### TEXT SHOWN
"""
US20260106576A1
IMPEDANCE ADJUSTMENT CIRCUIT AND AMPLIFIER CIRCUIT
Publication
Application
Classifications
IPC Classifications
CPC Classifications
Applicants
RichWave Technology Corp.
Inventors
Ting-Yuan Cheng
Abstract
An impedance adjustment circuit and an amplifier circuit are provided. The impedance adjustment circuit includes an input terminal, an output terminal, and an impedance adjustment sub-circuit. The impedance adjustment sub-circuit includes a metal-oxide-semiconductor capacitor (MOSCAP) and a switch circuit. A first terminal of the MOSCAP is coupled to the input terminal. A control terminal of the MOSCAP receives a control signal. A control terminal of the switch circuit receives a switch control signal. A base terminal of the MOSCAP is coupled to the output terminal. A capacitance value of the impedance adjustment sub-circuit is changed by changing the switch control signal.
Figures
Description
CROSS-REFERENCE TO RELATED APPLICATION
[0001]This application claims the priority benefit of Taiwan application serial no. 113139215, filed on Oct. 15, 2024. The entirety of the above-mentioned patent application is hereby incorporated by reference herein and made a part of this specification.
BACKGROUND
Technical Field
[0002]The invention relates to a signal processing technology in electronic circuits, and particularly relates to an impedance adjustment circuit and an amplifier circuit.
Description of Related Art
[0003]Amplifier circuits are used in many technical fields, such as radio frequency (RF) application technology, signal processing technology, etc. An input terminal or an output terminal of an amplifier circuit may be configured with an impedance matching device or a corresponding matching circuit to reduce noise of an input signal of the amplifier circuit, and it is expected to reduce loss of an amplified signal and increase its gain.
SUMMARY
[0004]An embodiment of the invention provides an impedance adjustment circuit for providing different capacitance values. The impedance adjustment circuit includes an input terminal, an output terminal, and an impedance adjustment sub-circuit. The impedance adjustment sub-circuit includes a metal-oxide-semiconductor capacitor (MOSCAP) and a switch circuit. The MOSCAP includes a first terminal, a second terminal, a control terminal, and a base terminal, wherein the first terminal is coupled to the input terminal, and the control terminal of the MOSCAP receives a control signal. The control terminal of the switch circuit receives a switch control signal. The base terminal of the MOSCAP is coupled to the output terminal through the switch circuit, wherein a capacitance value of the impedance adjustment sub-circuit is changed by changing the switch control signal.
"""
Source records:
"""
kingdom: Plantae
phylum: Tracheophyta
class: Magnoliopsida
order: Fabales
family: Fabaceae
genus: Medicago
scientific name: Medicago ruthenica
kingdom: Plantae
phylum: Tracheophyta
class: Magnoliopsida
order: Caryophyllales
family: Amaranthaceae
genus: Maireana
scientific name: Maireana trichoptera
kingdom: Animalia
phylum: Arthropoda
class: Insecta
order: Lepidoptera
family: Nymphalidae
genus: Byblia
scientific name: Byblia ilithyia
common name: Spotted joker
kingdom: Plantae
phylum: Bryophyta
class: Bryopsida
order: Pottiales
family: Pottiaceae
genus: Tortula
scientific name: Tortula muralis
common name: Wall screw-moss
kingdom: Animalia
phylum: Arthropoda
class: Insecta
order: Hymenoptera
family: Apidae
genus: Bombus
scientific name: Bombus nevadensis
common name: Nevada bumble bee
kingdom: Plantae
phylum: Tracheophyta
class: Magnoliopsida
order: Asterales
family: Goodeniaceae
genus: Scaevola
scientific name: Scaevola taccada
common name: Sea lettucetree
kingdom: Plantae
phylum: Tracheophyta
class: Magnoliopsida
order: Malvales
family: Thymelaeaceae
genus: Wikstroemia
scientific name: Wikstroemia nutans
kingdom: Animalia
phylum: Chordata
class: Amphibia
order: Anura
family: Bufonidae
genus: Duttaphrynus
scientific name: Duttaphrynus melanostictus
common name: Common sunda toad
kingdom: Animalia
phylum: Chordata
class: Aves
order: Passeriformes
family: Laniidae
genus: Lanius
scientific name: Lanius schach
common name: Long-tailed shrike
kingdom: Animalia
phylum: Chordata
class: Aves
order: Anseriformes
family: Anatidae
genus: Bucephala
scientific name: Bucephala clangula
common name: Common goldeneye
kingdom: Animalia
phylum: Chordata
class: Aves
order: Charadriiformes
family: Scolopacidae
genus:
"""
### DIRECTION 1
List the terminals that the summary in the patent text says the MOSCAP includes.
### DIRECTION 2
Reproduce the patent text word for word, between "US20260106576A1" and "RichWave Technology Corp.", inclusive.
The data is not needed for any of the work here.

### TASK ANSWER 1
- first terminal
- second terminal
- control terminal
- base terminal

### TASK ANSWER 2
US20260106576A1
IMPEDANCE ADJUSTMENT CIRCUIT AND AMPLIFIER CIRCUIT
Publication
Application
Classifications
IPC Classifications
CPC Classifications
Applicants
RichWave Technology Corp.